=== Source data ===

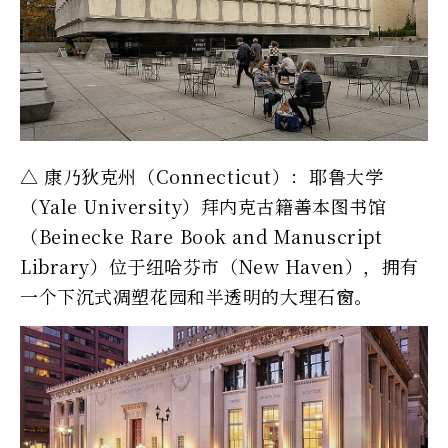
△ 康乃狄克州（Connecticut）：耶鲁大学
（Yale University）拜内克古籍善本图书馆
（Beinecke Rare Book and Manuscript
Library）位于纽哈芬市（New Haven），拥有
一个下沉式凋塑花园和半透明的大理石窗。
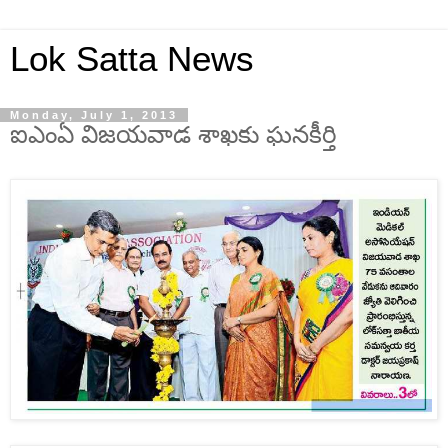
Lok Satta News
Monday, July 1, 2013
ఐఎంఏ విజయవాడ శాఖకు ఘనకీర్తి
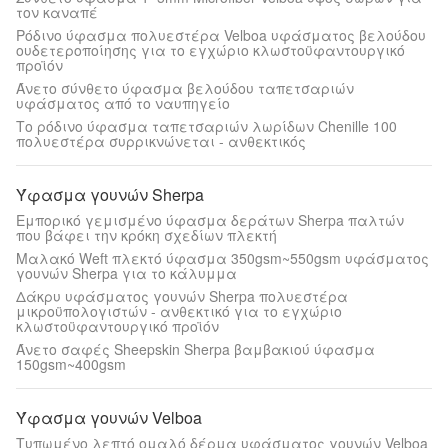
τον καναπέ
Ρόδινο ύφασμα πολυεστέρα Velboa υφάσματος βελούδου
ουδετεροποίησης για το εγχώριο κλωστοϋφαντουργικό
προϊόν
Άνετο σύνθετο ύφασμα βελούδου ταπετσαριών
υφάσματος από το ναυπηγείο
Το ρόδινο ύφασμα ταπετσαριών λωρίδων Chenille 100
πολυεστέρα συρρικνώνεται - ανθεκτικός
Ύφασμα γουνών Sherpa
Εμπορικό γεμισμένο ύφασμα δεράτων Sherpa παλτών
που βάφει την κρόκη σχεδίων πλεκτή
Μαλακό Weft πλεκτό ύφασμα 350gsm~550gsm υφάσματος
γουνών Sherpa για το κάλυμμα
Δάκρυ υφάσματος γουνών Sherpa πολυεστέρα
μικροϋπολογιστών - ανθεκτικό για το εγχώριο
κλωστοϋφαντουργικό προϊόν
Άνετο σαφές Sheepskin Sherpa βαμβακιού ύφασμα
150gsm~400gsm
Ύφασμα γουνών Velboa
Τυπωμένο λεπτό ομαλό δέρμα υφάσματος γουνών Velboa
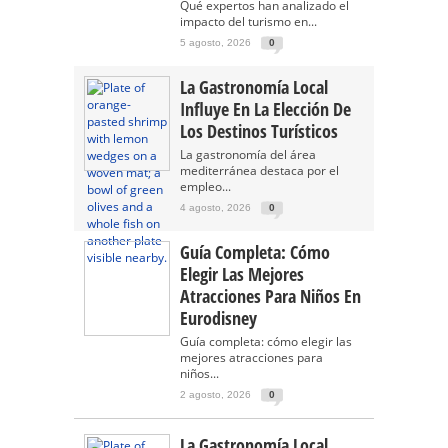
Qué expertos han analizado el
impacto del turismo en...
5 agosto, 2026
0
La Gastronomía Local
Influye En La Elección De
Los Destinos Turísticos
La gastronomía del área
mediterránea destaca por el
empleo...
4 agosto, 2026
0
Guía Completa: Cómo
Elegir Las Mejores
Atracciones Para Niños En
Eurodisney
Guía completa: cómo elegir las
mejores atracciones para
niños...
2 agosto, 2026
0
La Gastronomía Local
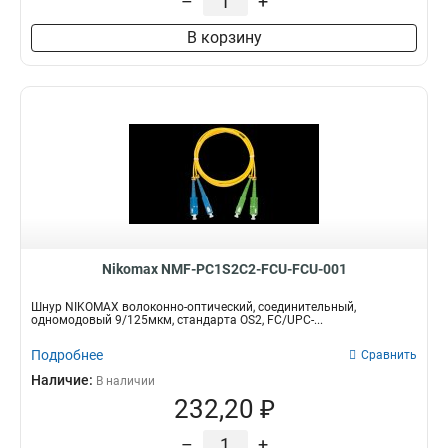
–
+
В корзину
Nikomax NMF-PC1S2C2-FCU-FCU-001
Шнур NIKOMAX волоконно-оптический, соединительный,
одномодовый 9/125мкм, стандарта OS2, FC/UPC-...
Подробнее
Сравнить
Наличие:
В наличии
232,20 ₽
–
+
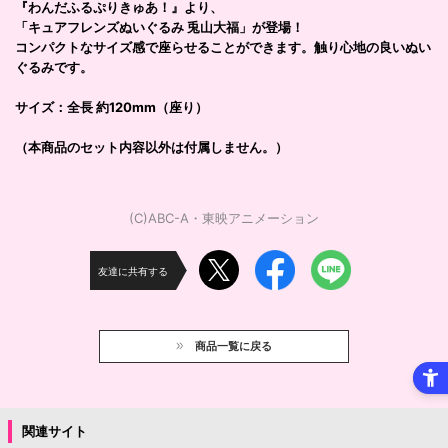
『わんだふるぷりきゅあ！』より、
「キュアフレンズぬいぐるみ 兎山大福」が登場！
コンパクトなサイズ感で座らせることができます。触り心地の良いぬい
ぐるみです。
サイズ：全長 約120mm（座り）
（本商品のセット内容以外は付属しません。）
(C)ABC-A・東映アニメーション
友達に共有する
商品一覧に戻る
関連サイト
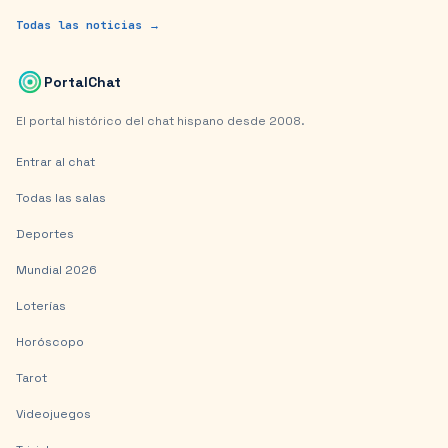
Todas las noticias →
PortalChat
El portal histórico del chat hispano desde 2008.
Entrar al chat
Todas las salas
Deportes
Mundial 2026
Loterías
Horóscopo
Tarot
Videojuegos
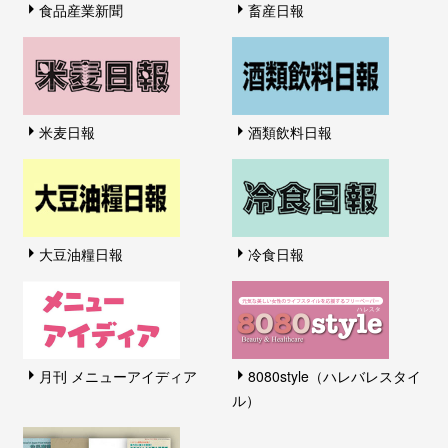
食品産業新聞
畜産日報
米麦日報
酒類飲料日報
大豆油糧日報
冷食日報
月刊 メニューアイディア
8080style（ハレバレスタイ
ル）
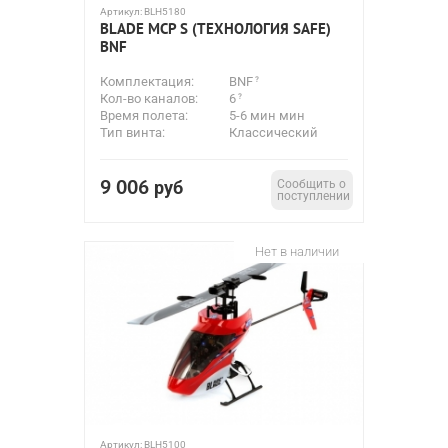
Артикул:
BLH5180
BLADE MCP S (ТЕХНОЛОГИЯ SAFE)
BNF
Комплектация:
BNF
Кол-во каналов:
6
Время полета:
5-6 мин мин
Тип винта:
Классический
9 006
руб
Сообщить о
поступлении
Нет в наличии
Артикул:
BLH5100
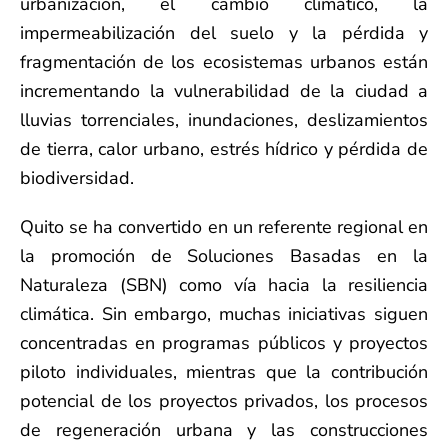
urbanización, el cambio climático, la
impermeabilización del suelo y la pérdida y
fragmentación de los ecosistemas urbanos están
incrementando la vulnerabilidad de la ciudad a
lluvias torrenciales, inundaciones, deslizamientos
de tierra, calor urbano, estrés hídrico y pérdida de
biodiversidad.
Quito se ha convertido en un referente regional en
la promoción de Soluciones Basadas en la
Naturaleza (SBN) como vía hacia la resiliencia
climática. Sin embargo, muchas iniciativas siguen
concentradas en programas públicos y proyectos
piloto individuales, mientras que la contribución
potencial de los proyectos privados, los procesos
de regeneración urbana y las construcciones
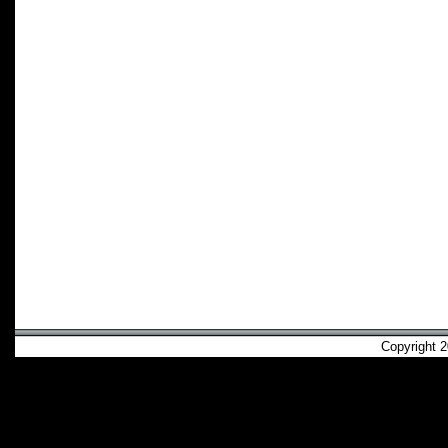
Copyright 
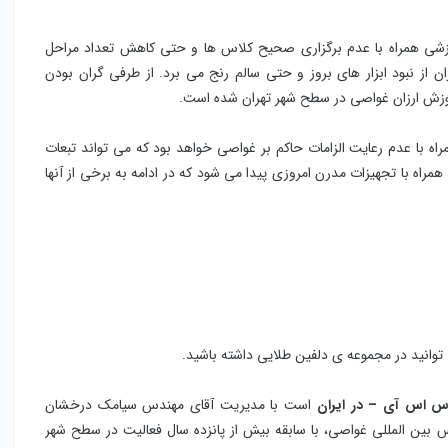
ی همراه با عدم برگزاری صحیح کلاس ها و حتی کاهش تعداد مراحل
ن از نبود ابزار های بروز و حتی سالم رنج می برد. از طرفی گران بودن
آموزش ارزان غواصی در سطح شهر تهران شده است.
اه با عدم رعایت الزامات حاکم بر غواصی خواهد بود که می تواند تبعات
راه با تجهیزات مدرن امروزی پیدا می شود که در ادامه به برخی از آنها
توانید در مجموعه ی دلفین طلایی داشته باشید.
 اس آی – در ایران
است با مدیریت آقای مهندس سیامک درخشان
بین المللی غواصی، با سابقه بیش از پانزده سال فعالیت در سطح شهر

===
=== Source data ===

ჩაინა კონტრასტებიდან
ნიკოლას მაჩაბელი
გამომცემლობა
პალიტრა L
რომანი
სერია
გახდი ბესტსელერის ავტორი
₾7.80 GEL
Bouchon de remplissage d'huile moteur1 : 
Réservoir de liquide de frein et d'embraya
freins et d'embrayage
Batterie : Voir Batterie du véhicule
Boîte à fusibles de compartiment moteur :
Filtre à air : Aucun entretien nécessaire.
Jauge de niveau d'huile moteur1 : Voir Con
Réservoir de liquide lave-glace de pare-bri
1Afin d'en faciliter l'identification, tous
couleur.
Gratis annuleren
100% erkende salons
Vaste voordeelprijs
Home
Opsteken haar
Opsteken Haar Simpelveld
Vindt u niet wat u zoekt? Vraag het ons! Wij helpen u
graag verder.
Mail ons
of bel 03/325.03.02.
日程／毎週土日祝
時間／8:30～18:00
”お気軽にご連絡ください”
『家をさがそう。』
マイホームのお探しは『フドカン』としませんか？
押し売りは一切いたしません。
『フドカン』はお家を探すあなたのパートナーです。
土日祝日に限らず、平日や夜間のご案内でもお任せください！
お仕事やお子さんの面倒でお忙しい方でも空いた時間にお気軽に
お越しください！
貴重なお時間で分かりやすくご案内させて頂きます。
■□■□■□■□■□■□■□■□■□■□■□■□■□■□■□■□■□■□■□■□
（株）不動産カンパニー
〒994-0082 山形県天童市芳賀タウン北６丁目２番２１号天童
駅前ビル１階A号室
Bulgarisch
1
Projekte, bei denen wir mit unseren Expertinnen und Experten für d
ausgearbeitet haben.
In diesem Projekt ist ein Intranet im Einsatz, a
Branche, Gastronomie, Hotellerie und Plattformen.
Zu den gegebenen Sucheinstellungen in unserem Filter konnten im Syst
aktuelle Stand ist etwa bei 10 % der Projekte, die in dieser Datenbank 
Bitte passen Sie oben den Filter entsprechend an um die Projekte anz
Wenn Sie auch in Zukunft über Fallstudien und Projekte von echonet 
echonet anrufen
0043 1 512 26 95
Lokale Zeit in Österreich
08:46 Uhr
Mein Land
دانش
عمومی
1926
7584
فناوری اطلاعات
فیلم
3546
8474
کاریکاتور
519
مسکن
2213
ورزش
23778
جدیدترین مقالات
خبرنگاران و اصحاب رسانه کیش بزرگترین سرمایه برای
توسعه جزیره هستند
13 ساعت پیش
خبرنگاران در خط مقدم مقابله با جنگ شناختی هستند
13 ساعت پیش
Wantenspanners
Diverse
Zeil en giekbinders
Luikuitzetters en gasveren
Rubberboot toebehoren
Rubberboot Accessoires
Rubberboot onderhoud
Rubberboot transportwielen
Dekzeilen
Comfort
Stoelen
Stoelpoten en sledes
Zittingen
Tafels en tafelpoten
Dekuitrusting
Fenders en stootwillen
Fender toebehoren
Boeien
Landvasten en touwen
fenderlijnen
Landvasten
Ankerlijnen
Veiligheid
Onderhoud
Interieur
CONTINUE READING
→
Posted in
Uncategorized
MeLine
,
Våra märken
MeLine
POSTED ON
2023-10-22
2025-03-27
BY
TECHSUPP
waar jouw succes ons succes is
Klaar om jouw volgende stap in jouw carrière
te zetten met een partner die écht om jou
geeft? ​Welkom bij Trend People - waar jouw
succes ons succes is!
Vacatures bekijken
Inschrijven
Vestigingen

===

• _Task to complete_: Copy the listing word for word, starting at the line that contains "Todas las noticias →" and ending at the line that contains "بین المللی غواصی،". Leave the picture lines out of your answer.

• _Answer for this exercise_:
Todas las noticias →
PortalChat
El portal histórico del chat hispano desde 2008.
Entrar al chat
Todas las salas
Deportes
Mundial 2026
Loterías
Horóscopo
Tarot
Videojuegos
食品産業新聞
畜産日報
米麦日報
酒類飲料日報
大豆油糧日報
冷食日報
月刊 メニューアイディア
8080style（ハレバレスタイ
ル）
Артикул:
BLH5180
BLADE MCP S (ТЕХНОЛОГИЯ SAFE)
BNF
Комплектация:
BNF
Кол-во каналов:
6
Время полета:
5-6 мин мин
Тип винта:
Классический
9 006
руб
Сообщить о
поступлении
Нет в наличии
Артикул:
BLH5100
urbanización, el cambio climático, la
impermeabilización del suelo y la pérdida y
fragmentación de los ecosistemas urbanos están
incrementando la vulnerabilidad de la ciudad a
lluvias torrenciales, inundaciones, deslizamientos
de tierra, calor urbano, estrés hídrico y pérdida de
biodiversidad.
Quito se ha convertido en un referente regional en
la promoción de Soluciones Basadas en la
Naturaleza (SBN) como vía hacia la resiliencia
climática. Sin embargo, muchas iniciativas siguen
concentradas en programas públicos y proyectos
piloto individuales, mientras que la contribución
potencial de los proyectos privados, los procesos
de regeneración urbana y las construcciones
Copyright 
ی همراه با عدم برگزاری صحیح کلاس ها و حتی کاهش تعداد مراحل
ن از نبود ابزار های بروز و حتی سالم رنج می برد. از طرفی گران بودن
آموزش ارزان غواصی در سطح شهر تهران شده است.
اه با عدم رعایت الزامات حاکم بر غواصی خواهد بود که می تواند تبعات
راه با تجهیزات مدرن امروزی پیدا می شود که در ادامه به برخی از آنها
توانید در مجموعه ی دلفین طلایی داشته باشید.
 اس آی – در ایران
است با مدیریت آقای مهندس سیامک درخشان
بین المللی غواصی، با سابقه بیش از پانزده سال فعالیت در سطح شهر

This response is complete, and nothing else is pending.